As we learn again and again, capitalism needs guardrails to survive. Unfettered greed leads to monopolies that charge high prices, suppress wages, and corrupt politics. As Adam Smith, the putative godfather of conservative economics, put it in The Wealth of Nations: “People of the same trade seldom meet together, even for merriment and diversion but the conversation ends in a conspiracy against the public, or in some contrivance to raise prices.”
America once understood the importance of fighting monopolies. The presidential election of 1912 was dominated by the question. Woodrow Wilson created the Federal Trade Commission to save capitalism from the depredations of powerful corporations and “robber barons” that had turned the economy of the Gilded Age into vast monopolies, fueling unprecedented inequality and political corruption. But as the FTC began prosecuting giant corporations, the robber barons saw the agency as a major threat — and did what they could to strip it of its powers.
In 1976, when I ran the policy planning staff of the FTC, the agency again began cracking down on corporations under its aggressive chairman, Michael Pertschuk, who had been appointed by Jimmy Carter. (Pertschuk died just weeks ago.)
Corporate capitalists were so unhappy with the FTC under Pertschuk that they tried to choke off the agency’s appropriation, briefly closing it down in 1978. But Pertschuk didn’t relent. He (and I) left the agency when Ronald Reagan appointed a new chairman, who promptly defanged it.
Now, under its new Biden-appointed chair, Lina M. Khan, the FTC is again being the activist agency that progressives sought in 1914 and Pertschuk brought back to life in 1976.
The FTC’s new proposed rule banning non-compete agreements marks the first time since Pertschuk headed the FTC that the agency has issued a rule prohibiting an unfair method of competition.

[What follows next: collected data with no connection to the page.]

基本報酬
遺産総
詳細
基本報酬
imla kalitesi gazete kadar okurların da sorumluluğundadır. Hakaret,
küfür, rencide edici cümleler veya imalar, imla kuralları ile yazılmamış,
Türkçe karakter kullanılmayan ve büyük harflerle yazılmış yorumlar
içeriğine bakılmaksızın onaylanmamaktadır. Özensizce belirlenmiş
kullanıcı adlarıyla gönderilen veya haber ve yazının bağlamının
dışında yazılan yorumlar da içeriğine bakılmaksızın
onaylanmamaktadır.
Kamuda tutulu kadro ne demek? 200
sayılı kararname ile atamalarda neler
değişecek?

As the old saw goes, history never repeats itself but it does rhyme. So I wouldn’t be surprised if the new radical-right Republicans now in control of the House tried to pull off a stunt similar to what the House tried in 1978. (The U.S. Chamber of Commerce calls the FTC’s proposed rule “blatantly illegal.”) More generally, as I noted above, the radical-right Supreme Court has signaled it will attack the constitutionality of independent regulatory agencies such as the FTC.
In the meantime, kudos to Biden, Lina Khan (and her fellow commissioners Rebecca Kelley-Slaughter and Alvaro Bedoya), and to the FTC for protecting American workers and economic competition — and thereby protecting American capitalism from the depredations of untrammeled greed.